## Work instructions
Carry on the text about Georgetown's tuition increase, picking up after its last sentence rather than from the data.

GU Hikes Undergraduate Tuition 5.5 Percent
The University Board of Directors voted last week to raise undergraduate tuition by 5.5 percent, outpacing the rate of inflation.
Undergraduates will pay $37,536 for the 2008-2009 academic year, up from this year’s $35,568. Tuition has increased by more than $7,700 in the last five years.
In addition, housing and meal plans rates will rise by 5 percent. The cost of a 14-meal plan will increase from $3,600 to $3,780.
Membership fees for Yates Field House will also be raised 5 percent. With tuition, housing and fees included, it will cost more than $50,000 to attend Georgetown next year.
The board also raised graduate school tuitions, with Medical Center tuition going up 3.5 percent from $39,958 to $41,356, and Law Center tuition rising 6.8 percent from $39,390 to $42,065.
The trend of rising tuition is typical for private four-year colleges and universities, according to a report released by the College Board last year. In the 2006-2007 school a tuition costs rose by an average $1,404 — a 6.3 percent increase since the previous year.
According to university spokesperson Julie Bataille, the growing cost “reflects the reality that many of our operating expenses continue to increase at rates higher than inflation.” She cited utilities, technology and financial aid as the main sources of these growing operating costs.
“Georgetown remains heavily tuition-dependent to cover operating expenses, largely due to the fact that we began fundraising much later than our peer institutions,” Bataille said.
“It is important to realize that while tuition rates have increased, Georgetown’s overall financial plan also makes strategic investments that provide exceptional academic programs and services,” she said. “Georgetown remains committed to fulfilling our historic commitment to meeting the full financial need of undergraduates and has increased institutional support for financial aid in order to do so.”
Increasing support for financial aid will be one of the main priorities of the next capital campaign, Bataille said. Georgetown’s Annual Fund and the Georgetown Fund are two main sources for campaign funding.
The previous capital campaign lasted from 1997 until 2003, and earned $1 billion. Current plans for the next capital campaign are to raise approximately $1.5 billion in priority areas including faculty support, financial aid and facilities, she said.
Georgetown accepts undergraduates on a need-blind basis and has an admission policy to meet the full demonstrated financial need of eligible students.
Georgetown covers the cost of this policy in its annual operating budget, Bataille said. The university’s annual expenditure for student financial aid is now about $57.1 million — a spending rate that has increased more than twice that of tuition over the past decade, according to Bataille.
The Office of Financial Services could not be reached for comment on the tuition increase.








Ineffective, unresponsive, and inept administrations and bureaucracies are expensive to maintain and grow unrestrained without any improvement in quality. Just look at the federal government.
This is Georgetown desperately doing whatever it can to bring in more money. What is the school doing with all the money it claims to be raising? Are those claims not true? After a supposedly record-breaking fundraising year, curious that tuition is going up so much.
Georgetown's undergraduate campus has, for at least the last 10 years (probably more) constantly supplemented and supported the income of every other aspect of the school. Undergraduates are cash cows to Georgetown - in and out in 4 years, don't require intensive research facilities, less willing to speak out in protest or investigate, and less politically / socially connected.
It's in the balance sheets - whenever they (so infrequently) get released. Undergrads keep so much afloat at Georgetown (most especially, the hospital during the years when gtown bore the direct financial burdens of that financial swamp pit)

## Raw data

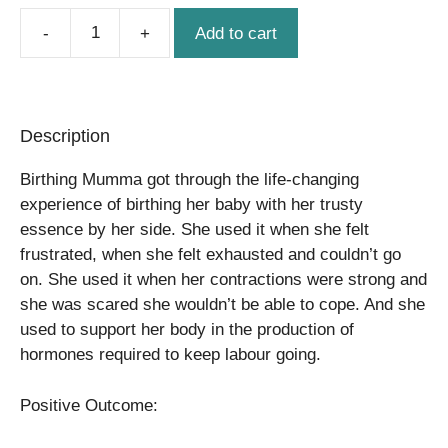
Add to cart
Birthing
Support
quantity
Description
Birthing Mumma got through the life-changing
experience of birthing her baby with her trusty
essence by her side. She used it when she felt
frustrated, when she felt exhausted and couldn’t go
on. She used it when her contractions were strong and
she was scared she wouldn’t be able to cope. And she
used to support her body in the production of
hormones required to keep labour going.
Positive Outcome:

## Answer area
Georgetown is a great school, no doubt. However, is it the best? One of the top 5? ... hmmm ... I'm not so sure. One generally likes to live in a world wherein we pay for things based on the value they carry in the marketplace. Our per-annum cost of attendance as students is among the ten highest in the United States of America (once housing / fees / food are thrown in)
There seems to be an asymmetry of $ extracted vs. value provided. Hmm ... I wonder how long this can go on. Georgetown has raised its tuition rates several times in the last 8 years - including a marvelously large hike in ?2004? I believe.
For families without the resources, Georgetown (unable due to its ironically sub-status endowment, to receive a full package from the school) is becoming increasingly 'off limits' - there goes the sliver of diversity. Indeed, even for families WITH the resources, the cost benefit analysis is turning less and less against gtown: MOST gtown students are able to get into several competitively situated institutions - places like Duke, Notre Dame, UChicago, Northwestern, Brown, Cornell, Columbia, NYU, Penn, etc.
The consistent rapaciousness of the administration and board toward the students (do we look like walking purses and wallets?) is going to bite the school in the ass eventually.
I hope that they wise up and learn how to generate parallel sources of maintainence income before that happens. I doubt that this will pan out - old dogs, no new tricks.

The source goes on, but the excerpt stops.